Sinclair Ferguson on Learning Contentment

It is not uncommon for one chapter to be worth the price of a book. I said that to myself when I finished reading “Learning Contentment,” the tenth chapter in Sinclair Ferguson’s Deserted by God? But then, right after I said that, I realized I had said it several times before—while reading the same book. Pastor Ferguson’s walk through several of the Psalms is a treasure for any believer who is enduring times of affliction and wondering where God is in all of it.

In Chapter 10, “Learning Contentment,” we are led through Psalm 131 in order to learn how and why God sent David to the school of contentment. One point in particular meditates on the first verse, “O Lord, my heart is not lifted up; my eyes are not raised too high.” Here, Ferguson concludes, David reveals that “he no longer assumes that he knows what is best for himself. This is not to say that his ambitions were necessarily wrong. Many of them were excellent in themselves. There is nothing wrong in aiming high. But David is now concerned that his heart should be set only on what pleases God, and on the purposes which God has for him. He had begun to appreciate a divine logic, which Paul would later underscore: since everything we have, are, or accomplish is because of God’s grace, and leaves us nothing to boast about in ourselves, why do we still go on boasting as though these were our own unaided achievements (see 1 Cor. 4:7)? It is not only illogical, but ugly to do so.”

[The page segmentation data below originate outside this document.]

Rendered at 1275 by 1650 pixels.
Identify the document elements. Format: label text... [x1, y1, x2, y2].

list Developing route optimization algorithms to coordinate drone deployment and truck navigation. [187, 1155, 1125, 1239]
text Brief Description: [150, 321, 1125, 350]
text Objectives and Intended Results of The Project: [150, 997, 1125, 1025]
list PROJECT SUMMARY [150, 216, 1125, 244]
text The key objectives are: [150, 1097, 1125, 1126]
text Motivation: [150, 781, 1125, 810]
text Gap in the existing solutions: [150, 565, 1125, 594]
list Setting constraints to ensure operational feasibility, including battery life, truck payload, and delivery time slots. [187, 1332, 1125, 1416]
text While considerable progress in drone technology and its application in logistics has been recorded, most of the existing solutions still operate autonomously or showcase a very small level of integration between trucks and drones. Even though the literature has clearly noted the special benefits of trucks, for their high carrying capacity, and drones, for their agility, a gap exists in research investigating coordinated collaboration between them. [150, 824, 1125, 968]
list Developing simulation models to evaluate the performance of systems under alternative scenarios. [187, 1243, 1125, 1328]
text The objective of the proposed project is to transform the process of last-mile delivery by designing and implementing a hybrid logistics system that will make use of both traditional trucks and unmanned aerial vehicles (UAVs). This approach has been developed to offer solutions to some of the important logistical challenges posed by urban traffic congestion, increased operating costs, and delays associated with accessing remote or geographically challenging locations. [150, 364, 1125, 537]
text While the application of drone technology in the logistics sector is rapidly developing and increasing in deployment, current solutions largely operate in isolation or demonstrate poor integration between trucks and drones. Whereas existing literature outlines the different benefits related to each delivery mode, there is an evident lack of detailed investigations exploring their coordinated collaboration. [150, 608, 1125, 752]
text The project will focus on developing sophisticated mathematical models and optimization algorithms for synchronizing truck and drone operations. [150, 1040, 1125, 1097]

Ferguson continues illustrating from the life of David, but then touches briefly on Moses and Joseph, too. This is really good stuff, so good that I will continue by quoting a larger portion than I usually would quote from a book.

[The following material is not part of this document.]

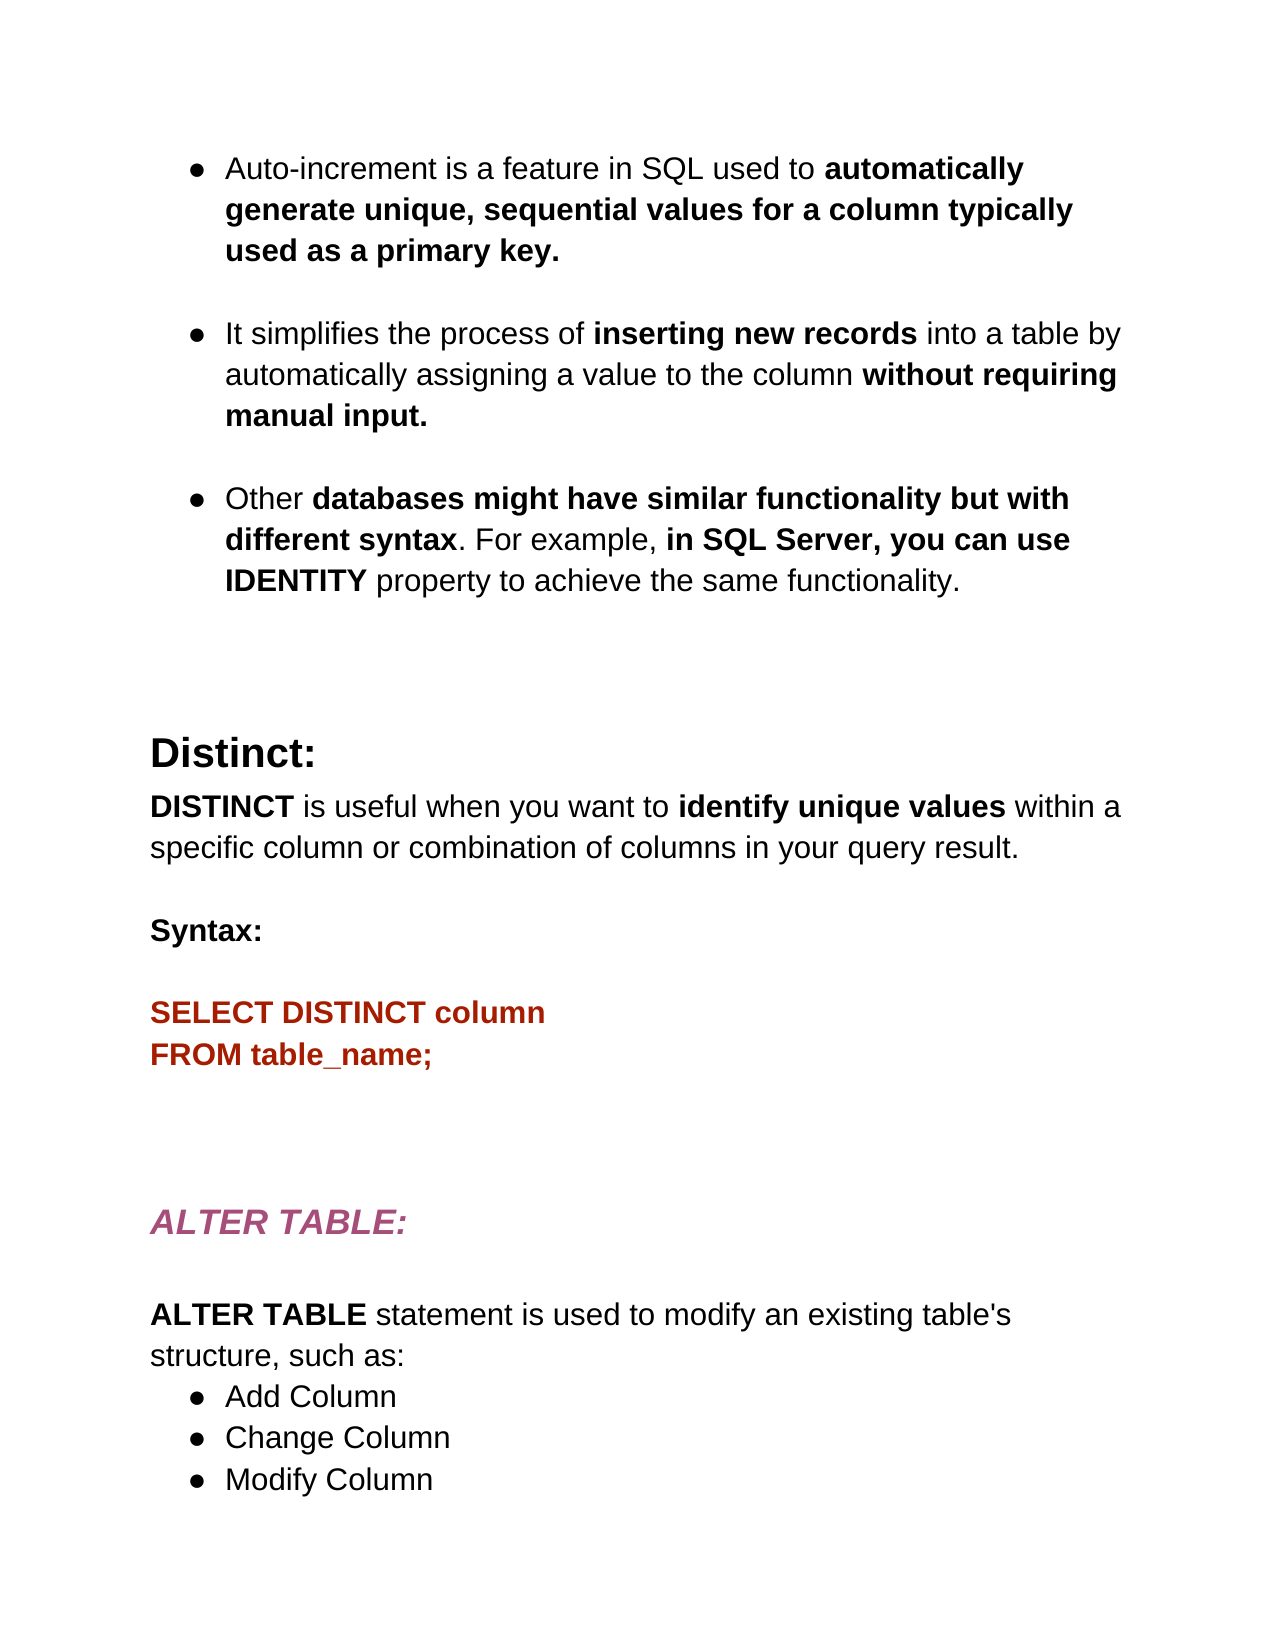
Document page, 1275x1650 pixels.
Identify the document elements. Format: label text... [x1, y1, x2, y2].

“David’s life provides a perfect example of what he is talking about here. No doubt, from the moment Samuel had anointed him to be the future king, the seed of godly ambition had been sown in young David’s heart. He had been given an intimation of future greatness. The Spirit of the Lord came upon him and his heart was set on gaining the throne (see 1 Sam. 16:12-13). If it is a noble thing to set one’s heart on being an overseer (1 Tim 3:1), it is surely at least as noble to desire to be a king when God has called to that service. But it is ignoble if that desire puffs us up with self-importance rather than humbles us with a deep sense of privilege. Sadly, that is all too common, even in those God eventually uses.

Joseph seems to be have been guilty of pride and discontent when as a teenager he received prophetic intimations of his own future greatness. Instead of being humbled and asking God to keep him for such service, he boasted insensitively to his brothers (see Gen 37:5-11). It was only after many years of discipline, loss, and specific disappointments that Joseph could be trusted with greatness.

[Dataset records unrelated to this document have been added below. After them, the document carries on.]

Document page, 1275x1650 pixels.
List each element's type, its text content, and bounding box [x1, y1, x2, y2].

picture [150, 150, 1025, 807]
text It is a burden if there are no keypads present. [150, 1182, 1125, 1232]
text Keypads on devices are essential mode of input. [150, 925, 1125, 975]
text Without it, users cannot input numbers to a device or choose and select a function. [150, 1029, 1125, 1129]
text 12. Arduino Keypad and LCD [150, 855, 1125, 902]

Even Moses’ usefulness seems to have been crippled at first by similar proud impatience. Stephen explains that when Moses killed an Egyptian who was mistreating an Israelite, he ‘supposed that his brothers would understand that God was giving them salvation by his hand, but they did not understand’ (Acts 7:25). Moses, too, would face many years of patient discipline until he learned to be content as a humble shepherd in the desert. That made him the meek man who was fit for the greatness God gave him (see Num. 12:3). Certainly in earlier years he could not have said, ‘My heart is not lifted up.’ In fact, his ‘heart’ was ‘raised too high.’ It took great loss and disappointment to empty Moses of Moses.”

And so it is with us. Contentment is a hard lesson to learn, but God’s grace and patience endure as He sends us to the school of contentment so that we become more useful to Him, less filled with ourselves and more filled with Him.